## Material erkunden
[a] Mit welchem Titel tritt Natalia Barbu laut dem Auszug über die Länderbeiträge für Moldawien an?
[b] Schreibe den Auszug über die Länderbeiträge im Anschluss an seinen letzten Satz weiter.

Dann gibt’s da noch den oder die ukrainische/n Interpreten/Interpretin Verka Serduchka, der/die/das mit "Dancing Lasha Tumbai" antritt. Das Ganze mit Alien-Gedankenlese-Abwehr-Hut aus Alufolie und einem hochgradig lyrischen Text, was insgesamt stark an Stefan Raabs "Wadde hadde dude da" erinnert, bloß dass dieses Mal vollständige deutsch- und anderssprachige Wörter (meist die Zahlen eins, zwei und sieben, ab und an auch noch die Drei) gebildet werden. Kostprobe gibt’s hier. Auf seiner eigenen Website bezeichnet er/sie/es sich übrigens treffenderweise als MegaStar.
Überhaupt – seitdem die Nummer mit dem Transvestiten einmal funktioniert hat – und damit meine ich nicht Daniel Küblböck - wird’s ja immer wieder gerne versucht. Dieses Jahr sogar gleich mindestens zweimal - der Sänger des dänischen Titels könnte direkt aus dem Lady-Marmelade-Video von Pink & Co gebeamt worden sein, die schwedischen Protagonisten kommen augenscheinlich direkt aus Frank'n'Furters Transsilvanien, singen aber leider nicht annähernd so gut.
Aber es gibt auch Positives zu berichten, denn einige Köche haben ganz ausgezeichneten Einheitsbrei aufgetischt, der auch gar nicht so einheitsgrau ist: Die finnische Superstar-Gewinnerin von 2004 (anders als deutsche Superstar-Kollegen für diverse Titel inzwischen mehrfach mit Gold und Platin ausgezeichnet) ist mit "Leave Me Alone" wieder eine potentiellen Gewinnerin, für Karolina Gočeva (Mazedonien) bedeutet Musik die Welt – "Mojot Svet", was für sie sicherlich auch einen der vorderen Plätze bedeutet, sollte sie in ihrer Landessprache singen und somit den Großteil der Zuhörer in gnädiger Unkenntnis über die englische Bedeutung ihrer Worte lassen. Natalia Barbu hat mit "Fight" einen ähnlich guten Rock-Titel für Moldawien im Gepäck, ebenfalls hörenswert sind die Beiträge aus Ungarn, Zypern, Island und Polen, wobei letztere auf eine Mischung von Rap und Stilelementen der 20er Jahre setzen – ein Mix, in dem ersterer eher stört. UK setzt konsequent auf Union-Jack-Transporte per Plastic-Bubblegum-Pop à la Banaroo mit Wortwitz und einem Schuss Patriotismus, was leider nur in der ersten Minute des Songs funktioniert, dafür entschädigt – wenigstens halbwegs – eine ausgefeilte Saftschubsen-Choreografie und der abschließende Dank, sich das Ganze angehört zu haben.

## Zu prüfende Daten
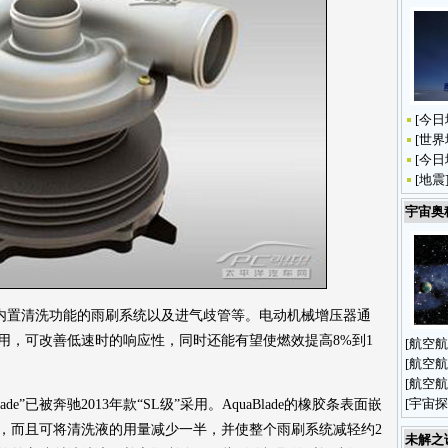
[
今日
[
世界
[
今日
[
地震
宇宙奥
置清洗功能的雨刷系统以及进气歧管等。电动机械增压器通
用，可改善低速时的响应性，同时还能有望使燃效提高8%到1
[
航空航
[
航空航
[
航空航
[
宇宙探
”已被奔驰2013年款“SL级”采用。AquaBlade的橡胶条表面嵌
，而且可将清洗液的用量减少一半，并使整个雨刷系统减轻约2
未解之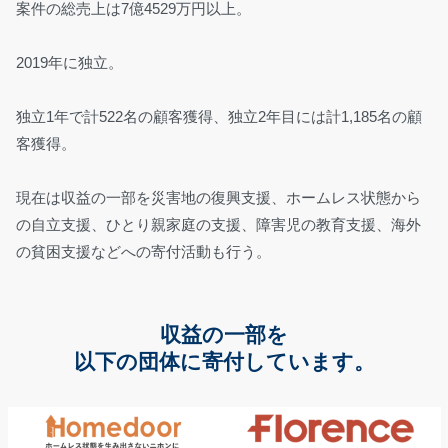
案件の総売上は7億4529万円以上。
2019年に独立。
独立1年で計522名の顧客獲得、独立2年目には計1,185名の顧
客獲得。
現在は収益の一部を災害地の復興支援、ホームレス状態から
の自立支援、ひとり親家庭の支援、障害児の教育支援、海外
の貧困支援などへの寄付活動も行う。
収益の一部を
以下の団体に寄付しています。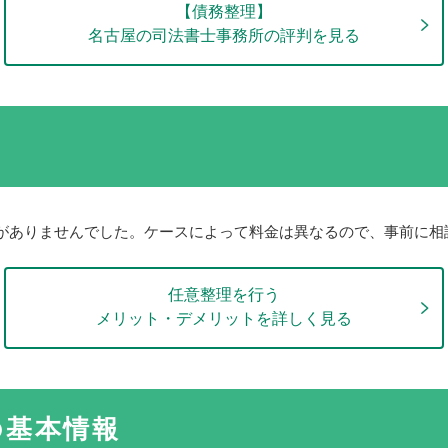
【債務整理】
名古屋の司法書士事務所の評判を見る
がありませんでした。ケースによって料金は異なるので、事前に相
任意整理を行う
メリット・デメリットを詳しく見る
の基本情報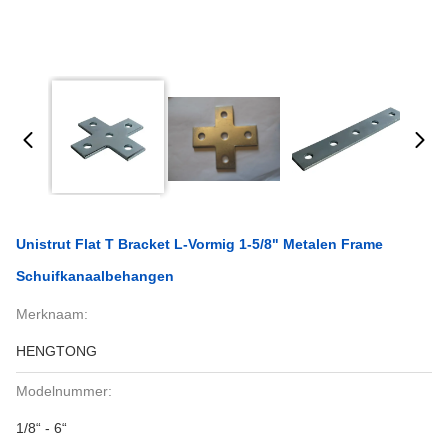
Unistrut Flat T Bracket L-Vormig 1-5/8" Metalen Frame
Schuifkanaalbehangen
Merknaam:
HENGTONG
Modelnummer:
1/8“ - 6“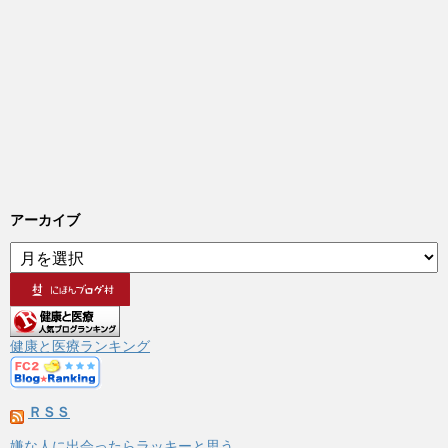
アーカイブ
ア
ー
カ
イ
ブ
健康と医療ランキング
ＲＳＳ
嫌な人に出会ったらラッキーと思う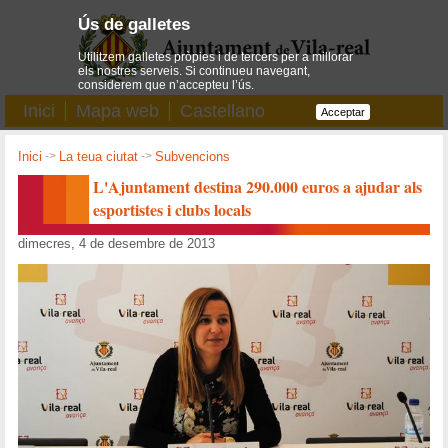
Ús de galletes
Utilitzem galletes pròpies i de tercers per a millorar
els nostres serveis. Si continueu navegant,
considerem que n’accepteu l’ús.
Inici
Mapa web
Castellano
Acceptar
Inici
->
La teua ciutat
->
Subvencions
L'Ajuntament destina 290.000 euros a ajudar als
esportistes i clubs locals
dimecres, 4 de desembre de 2013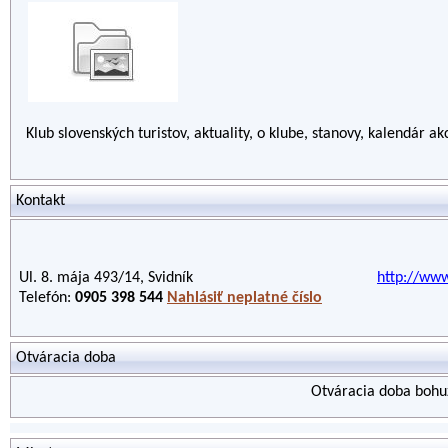
Klub slovenských turistov, aktuality, o klube, stanovy, kalendár akc
Kontakt
Ul. 8. mája 493/14, Svidník
http://ww
Telefón:
0905 398 544
Nahlásiť neplatné číslo
Otváracia doba
Otváracia doba bohuž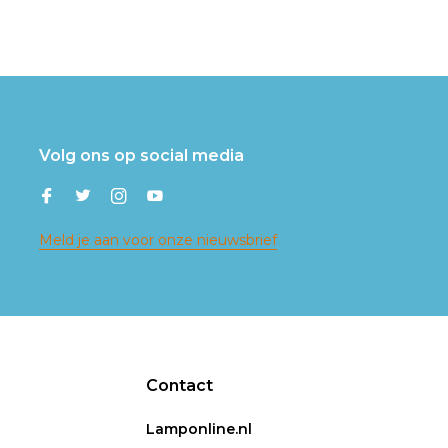
Volg ons op social media
Meld je aan voor onze nieuwsbrief
Contact
Lamponline.nl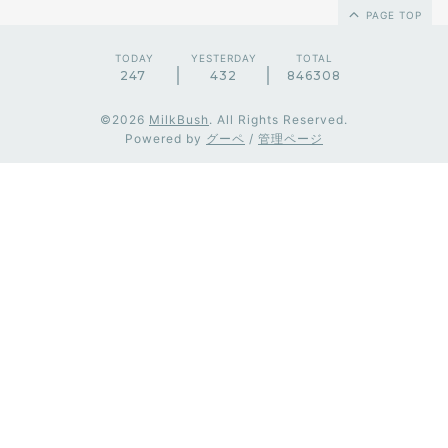
PAGE TOP
TODAY
YESTERDAY
TOTAL
247
432
846308
©2026
MilkBush
. All Rights Reserved.
Powered by
グーペ
/
管理ページ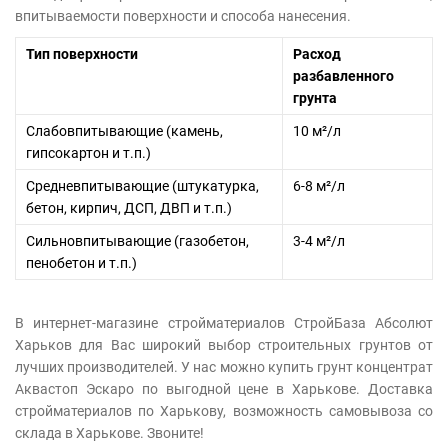
впитываемости поверхности и способа нанесения.
Тип поверхности
Расход
разбавленного
грунта
Слабовпитывающие (камень,
10 м²/л
гипсокартон и т.п.)
Средневпитывающие (штукатурка,
6-8 м²/л
бетон, кирпич, ДСП, ДВП и т.п.)
Сильновпитывающие (газобетон,
3-4 м²/л
пенобетон и т.п.)
В интернет-магазине стройматериалов СтройБаза Абсолют
Харьков для Вас широкий выбор строительных грунтов от
лучших производителей. У нас можно купить грунт концентрат
Аквастоп Эскаро по выгодной цене в Харькове. Доставка
стройматериалов по Харькову, возможность самовывоза со
склада в Харькове. Звоните!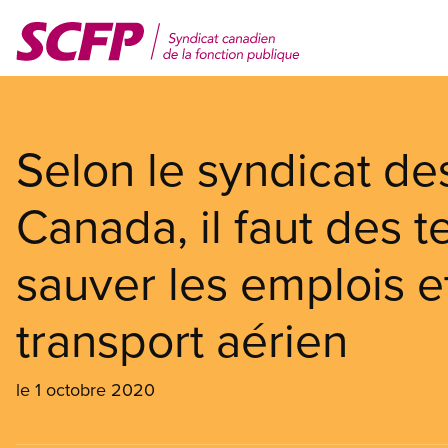
Aller
au
contenu
principal
Selon le syndicat de
Canada, il faut des t
sauver les emplois et
transport aérien
le 1 octobre 2020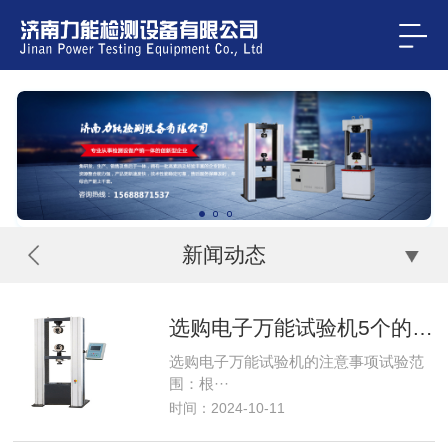
新闻动态
选购电子万能试验机5个的注意事项
选购电子万能试验机的注意事项试验范
围：根···
时间：2024-10-11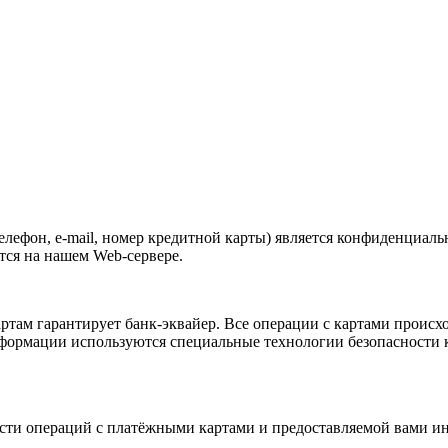
телефон, e-mail, номер кредитной карты) является конфиденциа
тся на нашем Web-сервере.
ам гарантирует банк-эквайер. Все операции с картами происходя
нформации используются специальные технологии безопасности к
сти операций с платёжными картами и предоставляемой вами ин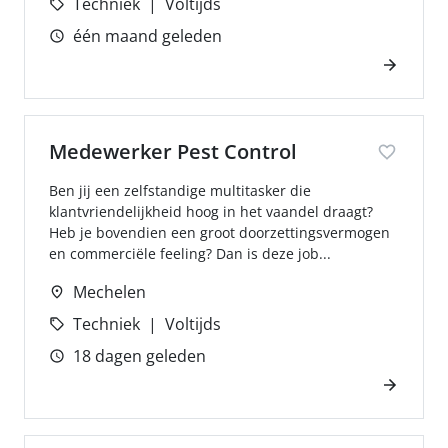
Techniek
Voltijds
één maand geleden
Medewerker Pest Control
Ben jij een zelfstandige multitasker die
klantvriendelijkheid hoog in het vaandel draagt?
Heb je bovendien een groot doorzettingsvermogen
en commerciële feeling? Dan is deze job...
Mechelen
Techniek
Voltijds
18 dagen geleden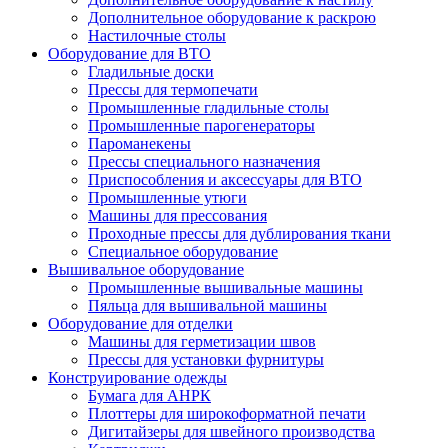
Дополнительное оборудование к раскрою
Настилочные столы
Оборудование для ВТО
Гладильные доски
Прессы для термопечати
Промышленные гладильные столы
Промышленные парогенераторы
Пароманекены
Прессы специального назначения
Приспособления и аксессуары для ВТО
Промышленные утюги
Машины для прессования
Проходные прессы для дублирования ткани
Специальное оборудование
Вышивальное оборудование
Промышленные вышивальные машины
Пяльца для вышивальной машины
Оборудование для отделки
Машины для герметизации швов
Прессы для установки фурнитуры
Конструирование одежды
Бумага для АНРК
Плоттеры для широкоформатной печати
Дигитайзеры для швейного производства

## Lösungen der Übung
[a] Mit „Fight“.

[b]
Dann gibt es noch eine Reihe von Titeln, die recht solide & gut gemacht, aber eben nicht besonders sind und daher wohl auch nicht ganz vorne landen werden und jene, auf die "Idee gut, Ausführung schlecht" zutrifft. Beispielsweise haben Todomondo in "Liubi Liubi I Love You" sechs Sänger für sechs Strophen in sechs Sprachen. Leider akustisch nicht genießbar. Die serbische Teilnehmerin Marija Šerifović hat mit Molitva einen wirklich tollen Titel und liefert eine gesangliche Bestleistung ab. Da aber in Zeiten von Farbfernsehen und HDTV Auge auch mithört sind ihre Gesamtchancen wohl eher nicht so berauschend.
Und was bedeutet das alles? Probably nothing. Es wird alles sein wie immer: Thomas Herrmanns wird callen und 12 Points an die Türkei verteilen, während backstage Champagner verköstigt wird und Millionen Menschen am Fernseher mitfiebern und hochrechnen. Es wird jemand gewinnen, den niemand als Sieger erwartet oder Transvestit ist; nachher weiß natürlich jeder um die musikalische Brillanz desjenigen und hat "natürlich für ihn gevoted!"
Mir fällt gerade auf, dass ich "unseren" von Frauen regierten Roger Cicero noch gar nicht erwähnt habe. Da der als Big-Four-Kandidat sowieso fürs Finale gesetzt ist und mit der Qualifikationsrunde nichts zu tun hat, mach ich das auch erst beim nächsten Mal.